7Ya sabéis vosotros cómo debéis imitarnos, pues estando entre vosotros
no vivimos desordenadamente,
8ni comimos de balde el pan de nadie, sino que día y noche con fatiga y
cansancio trabajamos para no ser una carga a ninguno de vosotros.
9No porque no tengamos derecho, sino por daros en nosotros un modelo
que imitar.
10Además, cuando estábamos entre vosotros os mandábamos esto:
Si alguno no quiere trabajar, que tampoco coma.
11Porque nos hemos enterado que hay entre vosotros algunos que viven
desordenadamente, sin trabajar nada, pero metiéndose en todo.
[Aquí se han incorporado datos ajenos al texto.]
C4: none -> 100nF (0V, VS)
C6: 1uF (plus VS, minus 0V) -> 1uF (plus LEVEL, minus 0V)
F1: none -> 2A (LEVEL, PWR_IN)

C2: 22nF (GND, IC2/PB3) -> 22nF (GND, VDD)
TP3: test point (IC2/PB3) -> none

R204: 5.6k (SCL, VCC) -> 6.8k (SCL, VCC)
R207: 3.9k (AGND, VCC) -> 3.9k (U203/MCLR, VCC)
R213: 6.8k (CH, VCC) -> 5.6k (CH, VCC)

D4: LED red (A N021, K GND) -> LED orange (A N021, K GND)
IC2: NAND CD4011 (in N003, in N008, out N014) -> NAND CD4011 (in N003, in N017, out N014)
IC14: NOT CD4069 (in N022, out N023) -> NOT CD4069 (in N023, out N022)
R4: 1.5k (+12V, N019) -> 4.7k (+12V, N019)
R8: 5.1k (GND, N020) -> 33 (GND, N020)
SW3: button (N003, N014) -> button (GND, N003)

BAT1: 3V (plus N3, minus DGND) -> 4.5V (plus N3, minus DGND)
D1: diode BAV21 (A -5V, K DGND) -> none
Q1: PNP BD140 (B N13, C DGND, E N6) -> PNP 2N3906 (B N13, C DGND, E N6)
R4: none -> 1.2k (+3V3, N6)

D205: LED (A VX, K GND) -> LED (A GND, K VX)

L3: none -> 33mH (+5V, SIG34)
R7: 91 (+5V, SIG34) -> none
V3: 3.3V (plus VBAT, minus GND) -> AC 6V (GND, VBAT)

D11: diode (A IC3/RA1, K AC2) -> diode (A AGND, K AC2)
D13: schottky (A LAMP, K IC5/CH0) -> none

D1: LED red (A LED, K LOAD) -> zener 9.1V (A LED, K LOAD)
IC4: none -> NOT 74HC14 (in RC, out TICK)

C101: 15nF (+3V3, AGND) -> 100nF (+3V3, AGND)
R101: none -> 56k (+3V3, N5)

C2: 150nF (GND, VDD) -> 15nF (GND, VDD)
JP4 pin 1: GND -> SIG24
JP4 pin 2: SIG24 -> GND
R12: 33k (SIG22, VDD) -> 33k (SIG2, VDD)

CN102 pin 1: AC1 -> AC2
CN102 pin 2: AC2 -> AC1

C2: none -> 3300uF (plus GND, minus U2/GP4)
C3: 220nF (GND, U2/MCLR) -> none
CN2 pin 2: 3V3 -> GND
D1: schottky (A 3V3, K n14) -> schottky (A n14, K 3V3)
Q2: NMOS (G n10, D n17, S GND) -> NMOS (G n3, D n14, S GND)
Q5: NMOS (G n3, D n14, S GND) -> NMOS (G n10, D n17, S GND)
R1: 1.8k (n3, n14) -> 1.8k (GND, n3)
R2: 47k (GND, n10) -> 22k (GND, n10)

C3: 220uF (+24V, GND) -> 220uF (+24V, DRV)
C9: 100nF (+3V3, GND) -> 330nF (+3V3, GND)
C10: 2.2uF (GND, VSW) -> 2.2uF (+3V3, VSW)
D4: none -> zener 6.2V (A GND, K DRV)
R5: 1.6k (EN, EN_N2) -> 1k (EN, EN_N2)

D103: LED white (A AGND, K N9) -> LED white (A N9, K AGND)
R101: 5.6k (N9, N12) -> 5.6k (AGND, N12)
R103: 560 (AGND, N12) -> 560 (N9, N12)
12A ésos les mandamos y les exhortamos en el Señor Jesucristo a que
trabajen con sosiego para comer su propio pan.
13Vosotros, hermanos, no os canséis de hacer el bien.
14Si alguno no obedece a lo que os decimos en esta carta, a ése
señaladle y no tratéis con él, para que se avergüence.
15Pero no lo miréis como a enemigo, sino amonestadle como a
hermano.
16Que El, el Señor de la paz, os conceda la paz siempre y en todos los
órdenes. El Señor sea con todos vosotros.
17El saludo va de mi mano, Pablo. Esta es la firma en todas mis cartas;
así escribo.
18La gracia de nuestro Señor Jesucristo sea con todos vosotros.